Nuova ondata di primarie, questa volta il Partito Democratico sceglie il suo segretario regionale. Una sfida che in città non è molto sentita e che, escluse le varie truppe al lavoro, lascia piuttosto indifferenti i viterbesi. E’ però importante tenere sott’occhio cosa accadrà perché anche questo giro funzionerà da bilancia tra le varie correnti che compongono i “democrat” etruschi.
Tre i candidati in corsa: Lorena Bonaccorsi (la mettiamo come prima per puro spirito di cavalleria n.d.r.), Fabio Melilli e Marco Guglielmi. Tre nomi che al cittadino medio, sfiorato di striscio dalla faccenda, con ogni probabilità non dicono nulla. Proviamo quindi a dire chi c’è del nostro territorio dietro a questi duellanti.
Lorena Bonaccorsi è sostenuta dal neocostituito asse Fioroni-Serra, ergo popolari viterbesi più renziani del primo minuto. Fabio Melilli ha incassato l’appoggio del gruppo capitanato dal consigliere regionale Enrico Panunzi, gli ex (?) “sposettiani” che hanno i loro leader nel duo Andrea Egidi-Alessandro Mazzoli, i renziani della seconda ora, quelli che fanno capo ad Alessio Trani, e i socialisti. I civatiani, rappresentati su Viterbo città dal consigliere comunale Christian Scorsi, hanno optato per Marco Guglielmo.

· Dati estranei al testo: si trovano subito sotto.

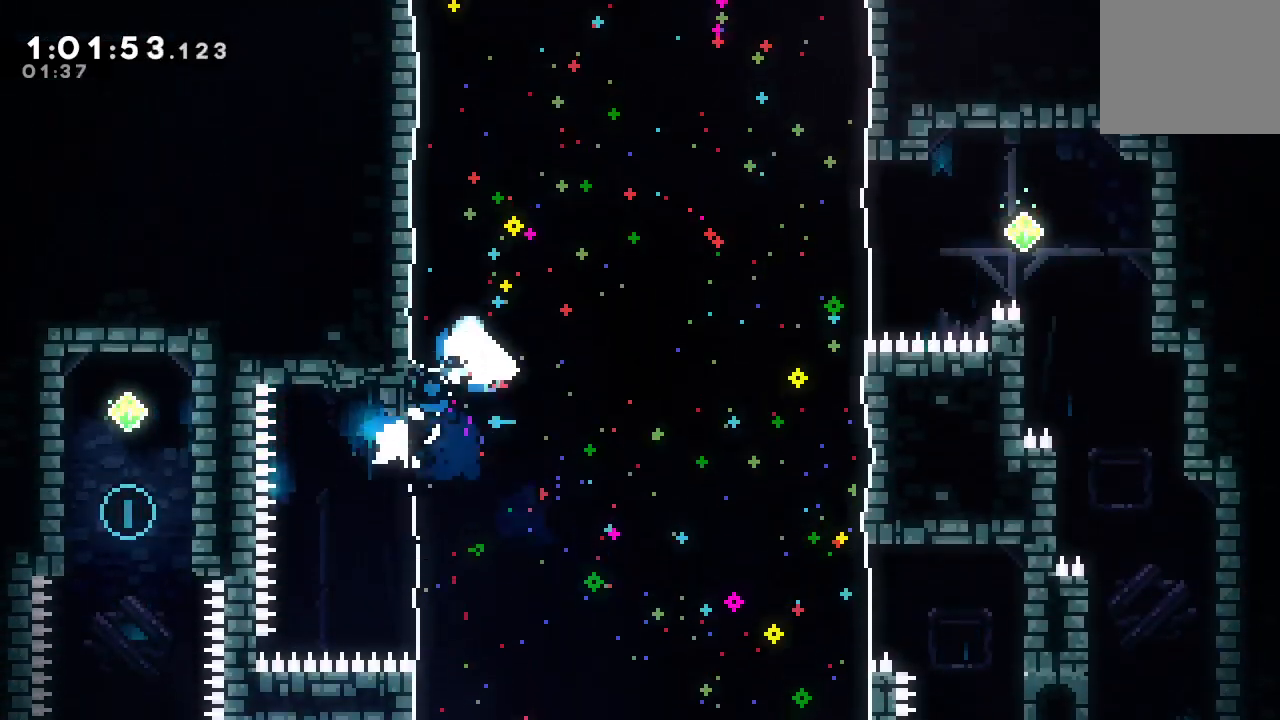
{"dt_ms": 500, "buttons": ["R1", "DPAD_UP", "DPAD_RIGHT"], "left_stick": "center", "right_stick": "center", "events": []}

Il dato che va sottolineato è un certo rimescolamento di carte. Il gruppo che ha sostenuto Cuperlo alle nazionali perde Fioroni e conquista quel pezzo dei renziani viterbesi legato a Trani. I renziani risultano scissi nelle due correnti: quella di Serra-Mancinelli e quella di Trani. Inoltre va tenuto a mente che Melilli è sostenuto a livello romano da Zingaretti, Bettini e il popolare Franceschini. Quindi la mossa di Fioroni su Viterbo rimescola le carte anche nell’ala moderata del Pd.
In questi giorni i vari “eserciti” sono al lavoro per portare al voto quanti più fedelissimi possibile. E’ iniziato il valzer delle telefonate, dei messaggini e degli incontri (pochi) porta a porta. E’ tornato il momento di risalire sulla bilancia!